Tutto comincia con un morso
quando Eva, consumato con
Adamo il primo pasto
dell'umanità, dà inizio alla storia del mondo. Non sappiamo che
ora fosse: il primo libro della Bibbia
(Genesi) non lo dice; ma è facile immaginare che si trattasse dell'alba,
l'alba del tempo che ancora stiamo
vivendo. «Gli orari dei pasti sono il
ritmo della nostra vita che siamo
abituati ad accettare come naturale»: con un aureo libretto - A che
ora si mangia? - Alessandro Barbero, professore di Storia medievale
votato alla divulgazione popolare,
riempie un vuoto storiografico dimostrando che non c'è niente di naturale nella storia dell'uomo.

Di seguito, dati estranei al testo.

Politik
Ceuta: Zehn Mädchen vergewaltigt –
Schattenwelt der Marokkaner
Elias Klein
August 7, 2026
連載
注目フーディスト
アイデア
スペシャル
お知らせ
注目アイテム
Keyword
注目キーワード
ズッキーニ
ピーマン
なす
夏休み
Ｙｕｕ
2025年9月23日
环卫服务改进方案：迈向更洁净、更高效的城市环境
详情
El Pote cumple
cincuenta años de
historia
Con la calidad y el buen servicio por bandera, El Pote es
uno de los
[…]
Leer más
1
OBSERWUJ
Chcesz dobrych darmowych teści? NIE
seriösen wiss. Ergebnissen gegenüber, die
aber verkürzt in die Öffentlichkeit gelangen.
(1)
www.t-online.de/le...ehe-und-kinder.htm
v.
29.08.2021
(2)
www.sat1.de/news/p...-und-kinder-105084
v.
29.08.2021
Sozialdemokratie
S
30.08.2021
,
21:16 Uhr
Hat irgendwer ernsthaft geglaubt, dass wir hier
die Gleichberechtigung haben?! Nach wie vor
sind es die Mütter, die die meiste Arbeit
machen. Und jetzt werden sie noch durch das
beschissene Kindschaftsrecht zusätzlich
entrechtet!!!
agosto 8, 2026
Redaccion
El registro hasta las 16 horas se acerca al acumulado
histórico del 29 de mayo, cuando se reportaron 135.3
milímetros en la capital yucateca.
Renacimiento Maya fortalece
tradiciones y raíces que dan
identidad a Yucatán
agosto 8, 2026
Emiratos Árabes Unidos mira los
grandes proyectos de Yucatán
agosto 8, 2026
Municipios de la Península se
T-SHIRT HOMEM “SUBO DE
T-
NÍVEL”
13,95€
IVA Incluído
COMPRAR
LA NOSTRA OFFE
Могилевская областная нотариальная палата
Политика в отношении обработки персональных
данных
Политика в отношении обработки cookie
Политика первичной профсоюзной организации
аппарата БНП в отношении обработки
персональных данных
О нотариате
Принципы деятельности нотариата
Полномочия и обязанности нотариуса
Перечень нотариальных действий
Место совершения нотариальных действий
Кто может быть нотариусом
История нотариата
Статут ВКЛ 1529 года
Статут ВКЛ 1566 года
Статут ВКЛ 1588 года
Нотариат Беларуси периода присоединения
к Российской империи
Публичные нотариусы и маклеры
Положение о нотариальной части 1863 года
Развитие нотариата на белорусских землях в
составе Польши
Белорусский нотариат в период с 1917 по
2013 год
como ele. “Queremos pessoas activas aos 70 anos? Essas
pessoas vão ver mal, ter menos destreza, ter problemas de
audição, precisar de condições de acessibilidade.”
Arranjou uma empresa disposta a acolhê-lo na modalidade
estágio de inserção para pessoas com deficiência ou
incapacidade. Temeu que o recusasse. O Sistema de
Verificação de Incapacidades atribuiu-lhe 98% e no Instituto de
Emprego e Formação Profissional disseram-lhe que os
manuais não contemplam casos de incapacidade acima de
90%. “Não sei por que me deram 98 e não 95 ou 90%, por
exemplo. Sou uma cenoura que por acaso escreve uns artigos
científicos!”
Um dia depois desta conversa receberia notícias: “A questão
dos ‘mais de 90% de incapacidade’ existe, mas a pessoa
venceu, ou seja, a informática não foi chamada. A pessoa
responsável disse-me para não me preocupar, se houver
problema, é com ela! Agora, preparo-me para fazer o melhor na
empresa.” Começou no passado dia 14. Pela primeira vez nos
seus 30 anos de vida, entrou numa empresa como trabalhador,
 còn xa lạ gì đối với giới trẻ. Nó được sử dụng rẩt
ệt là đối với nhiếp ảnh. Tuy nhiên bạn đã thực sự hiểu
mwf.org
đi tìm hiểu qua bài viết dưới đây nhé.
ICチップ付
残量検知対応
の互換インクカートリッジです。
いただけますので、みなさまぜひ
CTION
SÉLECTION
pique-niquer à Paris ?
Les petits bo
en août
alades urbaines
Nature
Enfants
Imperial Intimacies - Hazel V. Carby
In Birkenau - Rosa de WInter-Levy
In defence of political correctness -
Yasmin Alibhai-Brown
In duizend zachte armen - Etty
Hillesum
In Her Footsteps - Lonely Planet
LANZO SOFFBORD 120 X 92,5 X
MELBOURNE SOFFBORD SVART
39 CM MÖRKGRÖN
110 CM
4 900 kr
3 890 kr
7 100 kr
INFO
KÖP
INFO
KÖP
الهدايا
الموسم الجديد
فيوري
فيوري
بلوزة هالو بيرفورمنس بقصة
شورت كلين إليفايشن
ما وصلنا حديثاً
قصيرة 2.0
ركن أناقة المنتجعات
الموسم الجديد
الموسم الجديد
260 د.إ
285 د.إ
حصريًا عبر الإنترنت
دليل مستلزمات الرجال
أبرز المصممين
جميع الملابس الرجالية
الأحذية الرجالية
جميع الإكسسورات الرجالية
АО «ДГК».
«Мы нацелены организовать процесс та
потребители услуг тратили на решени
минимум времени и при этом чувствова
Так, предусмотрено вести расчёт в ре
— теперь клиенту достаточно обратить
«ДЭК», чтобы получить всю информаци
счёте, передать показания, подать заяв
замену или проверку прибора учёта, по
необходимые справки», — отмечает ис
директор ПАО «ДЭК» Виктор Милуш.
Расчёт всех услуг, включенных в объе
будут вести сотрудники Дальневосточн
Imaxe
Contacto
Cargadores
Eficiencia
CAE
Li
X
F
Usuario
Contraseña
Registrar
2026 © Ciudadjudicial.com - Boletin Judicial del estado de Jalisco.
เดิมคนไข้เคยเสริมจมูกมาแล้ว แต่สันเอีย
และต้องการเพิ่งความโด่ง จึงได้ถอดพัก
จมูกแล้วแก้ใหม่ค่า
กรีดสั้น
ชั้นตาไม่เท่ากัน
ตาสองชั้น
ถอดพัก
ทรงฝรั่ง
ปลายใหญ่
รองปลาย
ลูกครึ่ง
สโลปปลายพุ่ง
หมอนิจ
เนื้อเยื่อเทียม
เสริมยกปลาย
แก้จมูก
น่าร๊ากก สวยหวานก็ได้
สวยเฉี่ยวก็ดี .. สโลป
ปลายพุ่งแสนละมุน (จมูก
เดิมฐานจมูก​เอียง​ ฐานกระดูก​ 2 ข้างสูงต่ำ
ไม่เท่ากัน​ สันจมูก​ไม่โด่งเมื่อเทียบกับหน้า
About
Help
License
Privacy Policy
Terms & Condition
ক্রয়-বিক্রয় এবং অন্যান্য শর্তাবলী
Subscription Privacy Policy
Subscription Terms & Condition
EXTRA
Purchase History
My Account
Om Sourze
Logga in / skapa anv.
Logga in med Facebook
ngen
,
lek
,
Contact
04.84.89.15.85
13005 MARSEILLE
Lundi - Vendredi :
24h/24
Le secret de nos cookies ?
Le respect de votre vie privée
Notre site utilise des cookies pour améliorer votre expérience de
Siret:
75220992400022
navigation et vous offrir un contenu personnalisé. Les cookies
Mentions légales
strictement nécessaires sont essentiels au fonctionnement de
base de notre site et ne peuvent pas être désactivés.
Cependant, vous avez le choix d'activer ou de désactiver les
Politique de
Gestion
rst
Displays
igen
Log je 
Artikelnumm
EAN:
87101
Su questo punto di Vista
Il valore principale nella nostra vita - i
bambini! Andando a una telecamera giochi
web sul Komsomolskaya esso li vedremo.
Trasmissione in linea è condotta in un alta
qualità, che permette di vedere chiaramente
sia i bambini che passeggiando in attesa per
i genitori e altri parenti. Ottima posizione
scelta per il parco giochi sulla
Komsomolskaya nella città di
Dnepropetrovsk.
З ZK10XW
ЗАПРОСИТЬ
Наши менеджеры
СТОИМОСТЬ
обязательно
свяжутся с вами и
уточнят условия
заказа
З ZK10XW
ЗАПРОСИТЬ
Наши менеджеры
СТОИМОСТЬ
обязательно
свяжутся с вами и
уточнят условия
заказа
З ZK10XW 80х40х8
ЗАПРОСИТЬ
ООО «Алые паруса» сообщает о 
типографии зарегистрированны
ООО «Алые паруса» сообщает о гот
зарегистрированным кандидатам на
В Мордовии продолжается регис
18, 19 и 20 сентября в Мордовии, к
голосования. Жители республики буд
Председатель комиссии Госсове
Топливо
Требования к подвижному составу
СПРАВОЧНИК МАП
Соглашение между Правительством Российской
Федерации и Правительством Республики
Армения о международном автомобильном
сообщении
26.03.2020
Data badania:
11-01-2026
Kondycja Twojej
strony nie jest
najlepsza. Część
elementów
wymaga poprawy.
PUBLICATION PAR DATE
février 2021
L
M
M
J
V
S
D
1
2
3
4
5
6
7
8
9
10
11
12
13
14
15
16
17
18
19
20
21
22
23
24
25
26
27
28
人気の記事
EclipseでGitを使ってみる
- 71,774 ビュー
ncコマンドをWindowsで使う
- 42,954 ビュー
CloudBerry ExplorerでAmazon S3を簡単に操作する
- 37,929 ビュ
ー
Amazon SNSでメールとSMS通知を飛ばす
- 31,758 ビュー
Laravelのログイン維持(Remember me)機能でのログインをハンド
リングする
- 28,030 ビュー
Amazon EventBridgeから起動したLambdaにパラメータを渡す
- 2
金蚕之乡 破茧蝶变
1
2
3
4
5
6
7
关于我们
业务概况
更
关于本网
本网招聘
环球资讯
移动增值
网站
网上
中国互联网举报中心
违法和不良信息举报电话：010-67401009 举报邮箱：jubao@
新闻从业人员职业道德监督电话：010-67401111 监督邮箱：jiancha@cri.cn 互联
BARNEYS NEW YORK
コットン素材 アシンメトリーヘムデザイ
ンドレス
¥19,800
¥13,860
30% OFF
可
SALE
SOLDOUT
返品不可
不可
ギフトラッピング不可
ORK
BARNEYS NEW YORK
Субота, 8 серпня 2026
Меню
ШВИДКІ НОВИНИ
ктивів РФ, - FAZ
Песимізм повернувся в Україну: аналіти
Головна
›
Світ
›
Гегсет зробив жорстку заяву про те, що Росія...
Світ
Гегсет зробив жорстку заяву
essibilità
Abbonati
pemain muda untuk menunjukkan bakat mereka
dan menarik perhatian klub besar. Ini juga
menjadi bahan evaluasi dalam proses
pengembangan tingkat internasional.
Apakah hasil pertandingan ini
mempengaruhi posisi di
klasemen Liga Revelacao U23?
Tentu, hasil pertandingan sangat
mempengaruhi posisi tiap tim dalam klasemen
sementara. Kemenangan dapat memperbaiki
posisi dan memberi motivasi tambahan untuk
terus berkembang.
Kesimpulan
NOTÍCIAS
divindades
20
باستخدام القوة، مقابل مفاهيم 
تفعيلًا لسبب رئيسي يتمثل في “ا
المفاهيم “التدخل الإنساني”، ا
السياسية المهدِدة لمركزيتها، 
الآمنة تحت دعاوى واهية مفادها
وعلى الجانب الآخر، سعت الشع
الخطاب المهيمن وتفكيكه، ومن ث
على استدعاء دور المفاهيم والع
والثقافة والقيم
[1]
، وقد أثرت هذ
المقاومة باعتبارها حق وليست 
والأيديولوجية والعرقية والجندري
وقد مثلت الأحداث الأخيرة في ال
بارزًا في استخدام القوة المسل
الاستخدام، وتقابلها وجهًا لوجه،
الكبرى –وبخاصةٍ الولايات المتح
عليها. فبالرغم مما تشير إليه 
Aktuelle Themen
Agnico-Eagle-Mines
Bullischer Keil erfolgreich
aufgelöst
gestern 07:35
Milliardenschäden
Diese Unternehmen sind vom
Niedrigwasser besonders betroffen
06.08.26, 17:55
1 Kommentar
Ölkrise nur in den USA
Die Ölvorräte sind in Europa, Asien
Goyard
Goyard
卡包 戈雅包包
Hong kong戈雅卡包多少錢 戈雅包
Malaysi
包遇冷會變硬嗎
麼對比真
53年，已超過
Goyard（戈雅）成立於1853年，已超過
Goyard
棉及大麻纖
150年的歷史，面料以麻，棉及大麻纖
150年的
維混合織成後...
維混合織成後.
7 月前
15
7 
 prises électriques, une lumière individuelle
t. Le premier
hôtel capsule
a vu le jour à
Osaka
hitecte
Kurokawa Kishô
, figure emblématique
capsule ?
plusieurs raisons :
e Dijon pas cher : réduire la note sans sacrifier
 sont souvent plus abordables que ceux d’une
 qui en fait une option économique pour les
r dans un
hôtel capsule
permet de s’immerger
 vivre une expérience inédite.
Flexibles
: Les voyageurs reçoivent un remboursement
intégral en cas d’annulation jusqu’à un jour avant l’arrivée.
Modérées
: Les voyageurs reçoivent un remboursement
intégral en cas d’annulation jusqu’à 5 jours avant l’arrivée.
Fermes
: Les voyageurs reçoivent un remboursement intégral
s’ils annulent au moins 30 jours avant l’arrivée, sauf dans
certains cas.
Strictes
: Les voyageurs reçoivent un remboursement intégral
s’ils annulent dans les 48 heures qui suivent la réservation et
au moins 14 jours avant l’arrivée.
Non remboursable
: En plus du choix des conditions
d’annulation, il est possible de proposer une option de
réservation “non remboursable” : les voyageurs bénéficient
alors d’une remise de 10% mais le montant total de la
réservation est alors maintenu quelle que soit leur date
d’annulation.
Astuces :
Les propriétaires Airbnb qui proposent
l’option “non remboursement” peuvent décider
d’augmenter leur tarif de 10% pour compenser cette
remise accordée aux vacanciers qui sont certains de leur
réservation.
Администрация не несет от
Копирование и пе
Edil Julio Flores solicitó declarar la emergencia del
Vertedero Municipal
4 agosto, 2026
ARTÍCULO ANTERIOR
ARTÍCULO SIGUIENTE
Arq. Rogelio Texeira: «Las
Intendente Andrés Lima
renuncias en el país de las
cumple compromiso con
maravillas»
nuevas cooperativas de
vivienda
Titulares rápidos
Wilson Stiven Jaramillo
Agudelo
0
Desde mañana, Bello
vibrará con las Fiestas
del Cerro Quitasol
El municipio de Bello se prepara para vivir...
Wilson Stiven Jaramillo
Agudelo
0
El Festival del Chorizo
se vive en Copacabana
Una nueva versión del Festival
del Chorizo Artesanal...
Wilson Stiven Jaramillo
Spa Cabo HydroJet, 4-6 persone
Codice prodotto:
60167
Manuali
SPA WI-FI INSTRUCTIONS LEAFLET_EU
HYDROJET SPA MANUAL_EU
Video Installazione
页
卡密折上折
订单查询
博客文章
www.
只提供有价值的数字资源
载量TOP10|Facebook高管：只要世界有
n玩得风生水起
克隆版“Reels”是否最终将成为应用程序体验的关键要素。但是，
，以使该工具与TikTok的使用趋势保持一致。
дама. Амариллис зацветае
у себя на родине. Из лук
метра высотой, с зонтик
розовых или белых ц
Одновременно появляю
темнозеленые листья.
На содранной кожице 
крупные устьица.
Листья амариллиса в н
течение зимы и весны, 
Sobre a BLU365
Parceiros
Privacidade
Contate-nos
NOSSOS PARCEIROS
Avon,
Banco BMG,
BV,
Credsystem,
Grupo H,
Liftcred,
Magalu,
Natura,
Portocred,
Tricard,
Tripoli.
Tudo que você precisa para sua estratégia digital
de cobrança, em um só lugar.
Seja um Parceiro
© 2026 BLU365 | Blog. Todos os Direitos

Fra il Settecento e l'Ottocento c'è
un momento in cui «l'orario dei pasti» entra a pieno titolo nel farsi e
disfarsi della storia. con tutto il suo
valore immaginario e simbolico,
dopo che l'aristocrazia di Parigi e
Londra impone alle classi elevate
la moda di spostare l'ora del pranzo nel pomeriggio inoltrato. Se a
Konigsberg la tavola di Kant veniva
imbandita all'una di ogni giorno,
nel secolo dopo a Milano Alessandro Manzoni non pranzava mai
prima delle cinque del pomeriggio.
A St. Cloud, la corte postrivoluzionada di Napoleone segue la moda
di classe e si siede a tavola anche alle sei. Ben presto la cena sparisce
dalla ritualità prandiale, ma viene
rafforzata la colazione che in francese diventa en fourchette, con la
forchetta. Ne nasce una questione
lessicale - dalla scomparsa del
francese souper alla confusione fra
colazione e pranzo - che arriva fino ai moderni dizionari.